The various embodiments and configurations illustrated and described herein materially reduce, by a minimum of 25%, the size and weight of known DAS enclosures while achieving performance requirements, the number of modules to be installed, the surface area required for installation, the materials required for implementation, the labor required for installation, and the tuning required for installation. These benefits are all appreciated by those skilled in the art and by installers of these types of devices. Simultaneous advantages and benefits arise in use of the Integrated BDA by providing a single integral unit that can communicate through a distributed antenna system even in the event of a power outage (e.g., an emergency).

The Integrated BDA according to the present invention will comply with all applicable building and fire code standards such as NFPA1225, IFC22024, IFC2021, UL2524 (2nd Edition), including codes currently evolving for 2027, such as NFPA, IFC, UL 3rd Edition currently under discussion by review boards.

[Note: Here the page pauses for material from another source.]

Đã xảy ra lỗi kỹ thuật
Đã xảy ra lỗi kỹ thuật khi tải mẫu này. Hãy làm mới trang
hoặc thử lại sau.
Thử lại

Further compliance with the FCC Part 90, similar, comparable overseas standards (e.g. including but not limited to Industry Canada, ISED Canada, CE Standards for the EU, Ofcom in the UK, LARGC covering South America, Unicom in China, FCT Mexico, KCC in Korea, MRA in Japan and ACMA in Australia) and to meet UL2524 (2nd Edition) including key components making up the integrated BDA.

It should be noted that the Integrated BDA described above provides great flexibility in allowing different configurations as the technology applies to wireless, e.g. land mobile radio, cellular and fiber signal boosting and distribution within any given environment.

The batteries used in the integrated BDA, including a fiber distributed solution, provide approximately double the life of batteries in the known, non-integrated configurations. This confers a lower cost of ownership to the building owner and a lower cost of maintenance to the installer.

The invention herein has been described and illustrated with reference to the embodiments of FIGS. 1-22, but it should be understood that the features and operation of the invention as described is susceptible to modification or alteration without departing significantly from the spirit of the invention as disclosed above. While such systems are shown in exemplary fashion, other configurations will readily come to mind to a person having ordinary knowledge of the art, including of local standards, building codes, fire codes, NICET (National Institute for Certification in Engineering Technologies) or experienced installers, as well as RF expertise. For example, the dimensions, size and shape of the various elements may be altered to fit specific applications, as described above. Accordingly, the specific embodiments illustrated and described herein are for illustrative purposes only and the invention is not limited except by the following claims.